Confectionery takes its place at the tip of a potential robotic retail revolution

Amid all the challenging headlines of the past year, it’s something of a relief to encounter some slightly more upbeat news that greeted us with the novel confectionery innovation of a US pilot venture of a robot serving customers in a New York store.

Could Mars Wrigley’s unleashing of our space-age server known as ‘Smiley,’ advising on sweet treats possibly herald a shiny new dawn in retailing? Or is this likely to prove something of an occasional treat for store visitors in need of a digital distraction from pandemic times?

Certainly, collaborating with a robotics firm (Savioke) for the move last week seems particularly smart at the height of a pandemic when those brave enough to venture into stores are trying their best to ensure some social distancing, what better than a mechanical assistant who not only dispenses some cheery options on confectionery, but can also hand you some sanitiser as well for good measure.

One thing’s for sure, there will no doubt be plenty of follow-up market research and number crunching conducted by the American confectionery giant, as it continues to find ever more inventive ways to engage with consumers amid a competitive field that has been short on opportunities to engage with its traditional base of fans with the cancellation of the US Sweets and Snacks Expo last summer due to the covid crisis.

So, having a robot engage with customers is certainly an eye-catching piece of marketing that’s likely to stick in peoples’ minds, though whether this is viable on a mass scale across the US’s vast array of shopping malls, or potentially exported over to Europe and further afield is a hard question to judge. Given that most other aspects of our lives appear to be heading in an ever-more digitised direction, retail robots don’t really seem like the stuff of science fiction anymore.

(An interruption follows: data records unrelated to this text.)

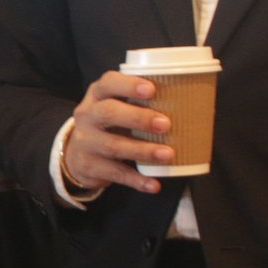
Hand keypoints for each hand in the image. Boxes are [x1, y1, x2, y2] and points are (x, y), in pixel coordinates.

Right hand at [63, 68, 172, 195]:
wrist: (77, 154)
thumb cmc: (109, 124)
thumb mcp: (115, 106)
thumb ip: (139, 101)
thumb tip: (190, 102)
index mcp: (97, 95)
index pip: (108, 83)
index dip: (129, 85)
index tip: (152, 89)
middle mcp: (88, 116)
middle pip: (109, 113)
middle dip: (138, 118)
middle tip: (166, 124)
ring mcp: (86, 142)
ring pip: (114, 146)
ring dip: (143, 151)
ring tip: (168, 155)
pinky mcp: (89, 166)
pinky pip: (115, 173)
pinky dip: (137, 180)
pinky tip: (154, 184)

But if the pandemic has reminded us of one key fact, it’s that we’re very much a social species that needs a level of human interaction, which has been banned for many of us over the past year in an unprecedented fashion. People tend to shop to feel good about themselves as well as getting those weekly necessities, and for the most part, they value those small in-store human interactions.  So in my view at least, it would be a sad day indeed if store assistants were permanently elbowed out by their digital counterparts, but it wouldn’t surprise me in the least if we were entering the steady dawn of the era of the retail ‘cobot’ sharing our store space.